A broken nights sleep with the anchor alarm going off every couple of hours as we pulled up on the chain to the extent our scope with the tide and wind, that coupled with a local Thai fishing boat that had anchored close to us and drifted within 5 meters at one point, only to all be awoken by us blasting them with an air horn to say "too close, too close". They moved on but you don't really sleep soundly after incidents like that. The hope is to sleep in in the morning.

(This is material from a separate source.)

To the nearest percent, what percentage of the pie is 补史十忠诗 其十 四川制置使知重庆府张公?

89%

Our morning peace was broken by the arrival of a fast speed boat full of tourists, both by the noise of the engines and the wake that they create as they zoom past our bow. I am sure they think it is great fun to see if they can roll the yachties out of bed by the wash they create ....ha ha !! And then they came, 10 in total over the next half hour and once again were lined up along the beach. I guess everyone wants a piece of this paradise. Late morning one of the public moorings had become available so we up anchored and moved to the spot. Upon diving it looked to be secure and sturdy and would give us more peace of mind and a better nights sleep than the previous night. 

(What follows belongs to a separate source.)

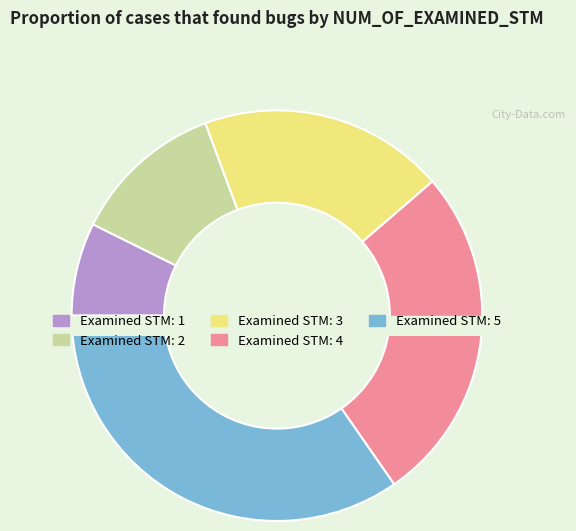

Rank the categories by value from lowest to highest.

1, 2, 3, 4, 5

We spent the day snorkelling and again the fish life was impressive. The water is probably the clearest we have come across yet, so this place has to rank above the Surins islands for us. By late afternoon the speed boats had all departed and the place was peaceful once again. Ashore for dinner to the only restaurant catering for the campers, chicken in ginger and chicken in garlic and vegetables with steamed rice and two beers for 400 TB (AUS$13) - hard to beat. 

So it's away from here in the morning and south to Ko Lipe.

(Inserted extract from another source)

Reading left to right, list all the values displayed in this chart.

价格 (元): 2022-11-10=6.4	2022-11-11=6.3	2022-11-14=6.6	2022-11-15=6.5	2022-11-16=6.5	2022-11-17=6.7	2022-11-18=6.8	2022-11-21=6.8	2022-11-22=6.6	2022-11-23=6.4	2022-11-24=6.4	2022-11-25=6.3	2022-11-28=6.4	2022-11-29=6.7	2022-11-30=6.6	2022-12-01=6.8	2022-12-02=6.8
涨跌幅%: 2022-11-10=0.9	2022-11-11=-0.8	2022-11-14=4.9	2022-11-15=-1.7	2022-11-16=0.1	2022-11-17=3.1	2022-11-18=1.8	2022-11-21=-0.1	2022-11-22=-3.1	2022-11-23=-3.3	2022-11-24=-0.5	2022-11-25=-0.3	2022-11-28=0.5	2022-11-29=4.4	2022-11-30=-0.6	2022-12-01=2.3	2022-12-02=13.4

We thought Ko Phayam was our pick of the spots so far, that was until we found Ko Lipe. Meeting up with Totem coming from another direction, we both dropped anchor on the north side of Ko Lipe, the smallest of the main islands in the Butang group. Wow, what a place. As beautiful as Ko Phayam but a bit more happening. Tourism is further advanced here but thankfully the new accommodation has been built in the timber bungalow style and quite in keeping with the setting of the island. The sandy beaches were once again the finest and whitest of grains, the waters aqua turquoise blue and the vegetation lush and green. In the distance we could make out the island of Tarantoa, our mid way point from here to Satun on the mainland. A couple of small restaurants on the beach and our meeting point for sundowners - the Boom Boom Bar. Before that, we followed the dirt road across to the other side of the island, the arrival point for all tourists. This was definitely the busy side with 'long tails' filling the beach and wall to wall cafés, souvenir, dive shops, restaurants and massage salons on shore. Lots of backpackers coming and going - reminded us of Gili Air but maybe a bit funkier. This would be worth revisiting tomorrow. Back across to our side, we settled in to the bar to watch the sun go down behind our boats, the background music was a reggae beat to Pink Floyd's words and music - rather cool !!
 

Interesting neighbours ....do you move from one to the next?

 
 
 
The next day Behan and I headed back into town for a pedicure, what should only have been a 15 minute stroll. One dirt track looks much like the next one and after wandered around for 3/4 hour and still finding ourselves in the midst of local dwellings, we got a 'taxi' for 100TB ($3) who dropped us right in the main part of town. Now we know where all the old golf buggies from Japanese golf courses end up- they are pensioned off to Ko Lipe as taxis. We then settled in for some pampering and enjoyed an hours pedicure and came out with the best looking toes around. Met the guys for lunch then back to the boat for an afternoon siesta before gathering for sundowners again.